# smells like money



## irishplumber29 (Jun 23, 2010)

i love lift stations


----------



## OldSchool (Jan 30, 2010)

Its like smelling smoke to a fireman..... If you can smell it then its worth gold


----------



## shooff96 (Jun 19, 2008)

Did that pump break apart like that or did you take it apart? That looks like a Flygt pump.


----------



## DUNBAR PLUMBING (Sep 11, 2008)

Looks like the EONE pump I turned down last week cuz I didn't want to play in poo, nor did I want to do the conversion to zoeller.

F-that!


----------



## irishplumber29 (Jun 23, 2010)

shooff96 said:


> Did that pump break apart like that or did you take it apart? That looks like a Flygt pump.

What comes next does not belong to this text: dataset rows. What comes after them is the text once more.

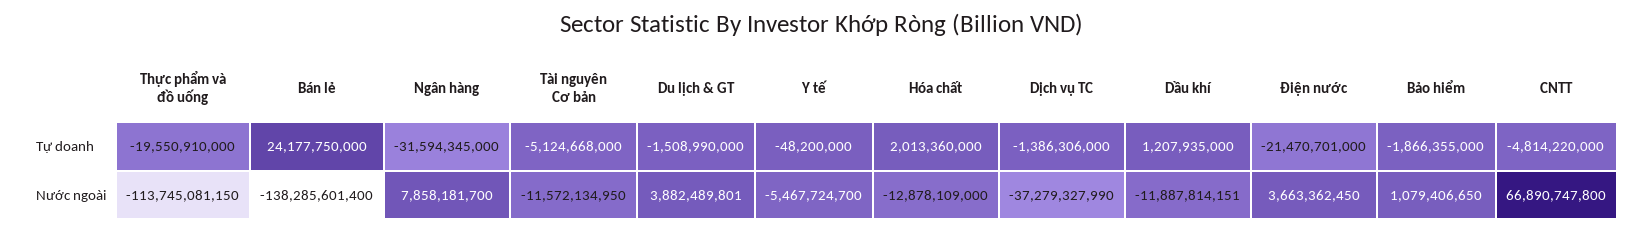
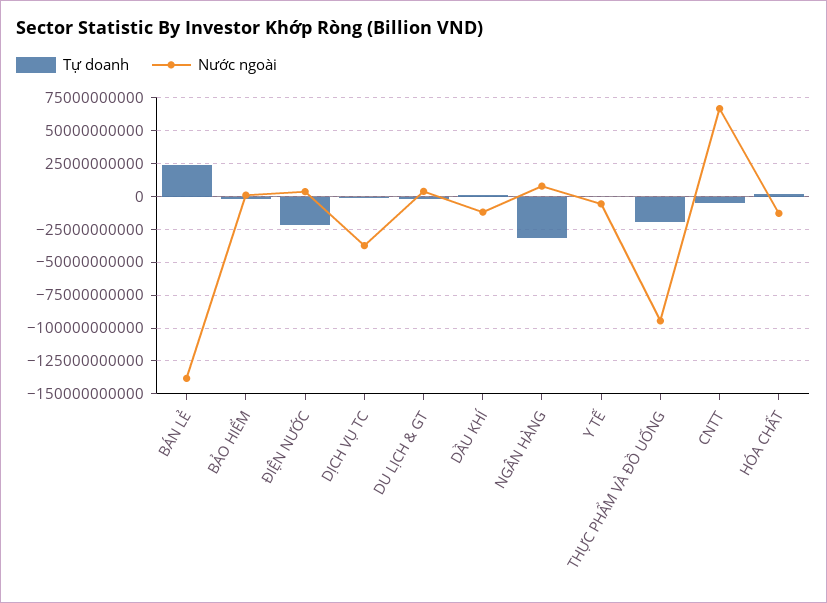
Tự doanh, Tài nguyên Cơ bản: -5124668000 -> none
Nước ngoài, Thực phẩm và đồ uống: -113745081150 -> -95000000000
Nước ngoài, Tài nguyên Cơ bản: -11572134950 -> none

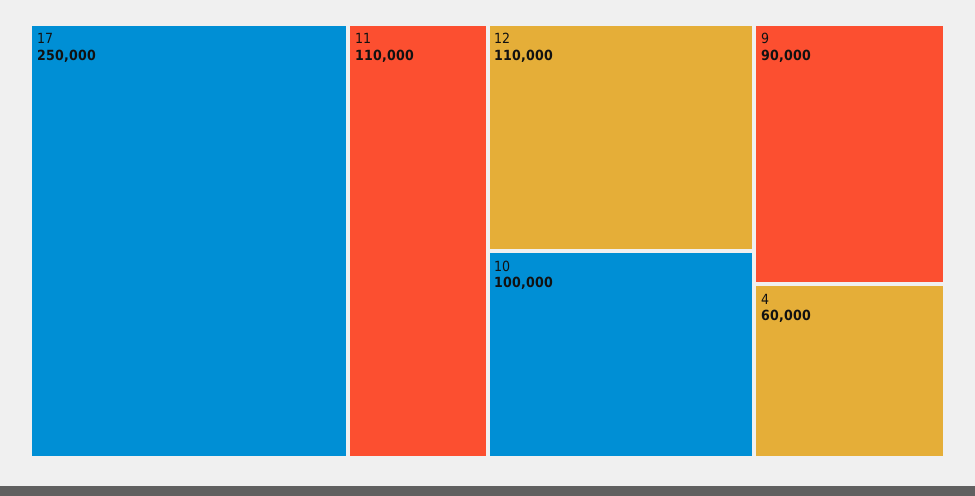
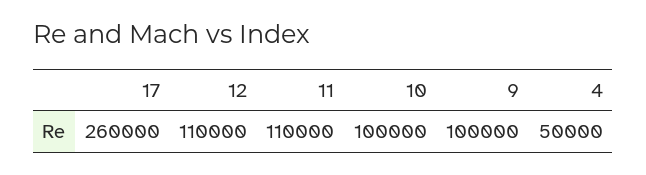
17: 250000 -> 260000
9: 90000 -> 100000
4: 60000 -> 50000

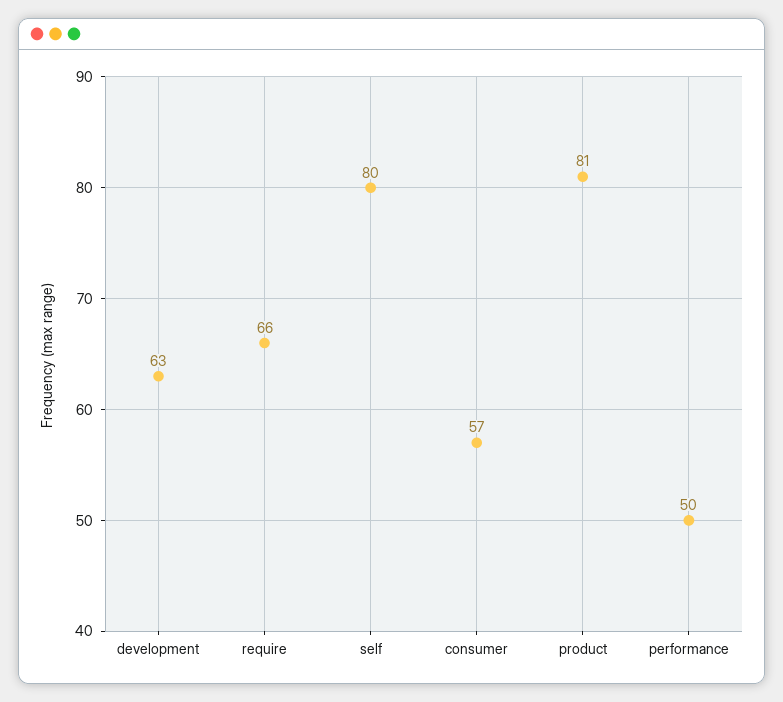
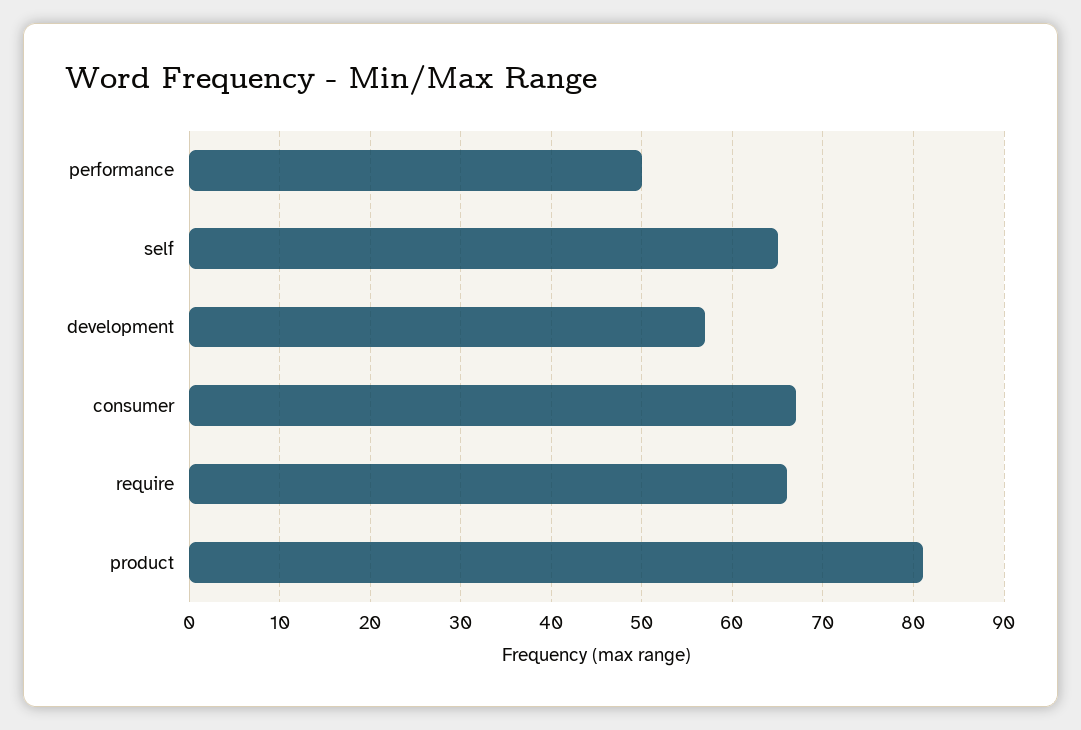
development: 63 -> 57
self: 80 -> 65
consumer: 57 -> 67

ya its a flygt. i took the 4 bolts off to seperate the volute


----------



## PlumbThis1 (Apr 15, 2010)

wow..glad to see I am not the only one dealing with pumps that look like that. Are those news papers? We have troubles with mop strings


----------



## AKdaplumba (Jan 12, 2010)

what is all that?


----------



## irishplumber29 (Jun 23, 2010)

its all a bunch of nastiness. Most of it is underwear band.........um money!


----------